Ungava Gin is all about trying to paint the portrait of a place. Firstly, the Cree font near the word Ungava, tries to draw a parallel between many of the Cree nations which live in Northern Quebec. Secondly, Ungava makes use of a series of botanicals native to the northern Quebec region to create a connection with a place.
The place that Ungava is establishing ties to is Ungava Bay, a shallow bay with a cold climate not entirely conducive to plants and agriculture. Only a small bit of the southern piece of the bay is within the juniper’s range. Every year, Crawford hires “these two guys from Kuujjuaq” (he’s unsure of their names) to pick the botanicals during Ungava’s four-week harvesting season, which usually begins in late August.

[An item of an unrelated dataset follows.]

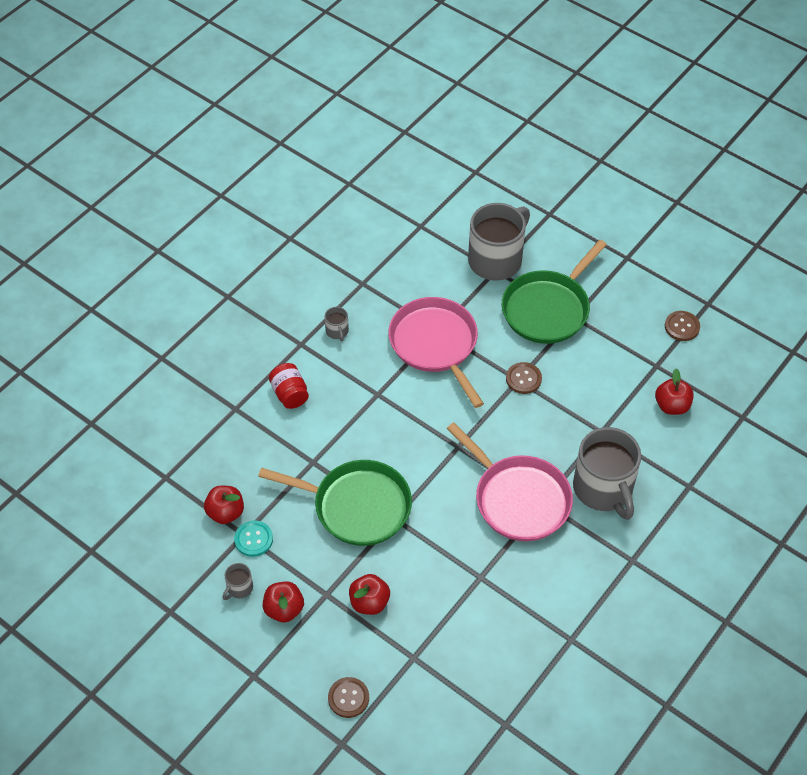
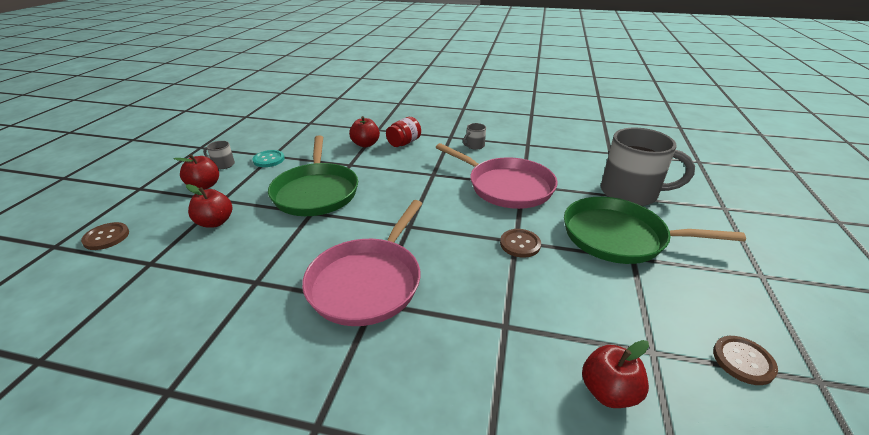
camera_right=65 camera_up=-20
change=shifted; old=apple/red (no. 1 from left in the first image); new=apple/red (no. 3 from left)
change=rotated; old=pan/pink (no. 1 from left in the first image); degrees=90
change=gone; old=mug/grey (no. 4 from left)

The pair pack “a couple hundred kilos” of their pickings into clear, pillowy bags and send them 1,500 km straight south to Ungava’s production facility in Cowansville, about an hour’s drive east of Montreal. A neutral spirit made with locally grown corn is infused with the botanicals.
Let’s take a look at them since most of them are quite unique to this gin.
Cloudberry: This tart berry grows in only very small quantities in its native range. Though hard to find, it has been used in many northern peoples’ food cultures. Many native northerners made spirits from them, but its most commonly found in jellies and jams. Also known as the “Bakeapple.”
Wild Rose Hips: It’s the fruit of the rose bush, and been used for jellies, teas and are very rich in vitamin C.
Arctic Blend: is a creeping evergreen used as a kind of tea by northern peoples.
Labrador Tea: is a flowering bog plant with white poofy flowers also used as a tea by the Inuit.
Crowberry: are another evergreen of the north, and these low lying plants produce round purplish berries that are used in jams and pies as well. A lot of tart/semi-sweet fruits in here.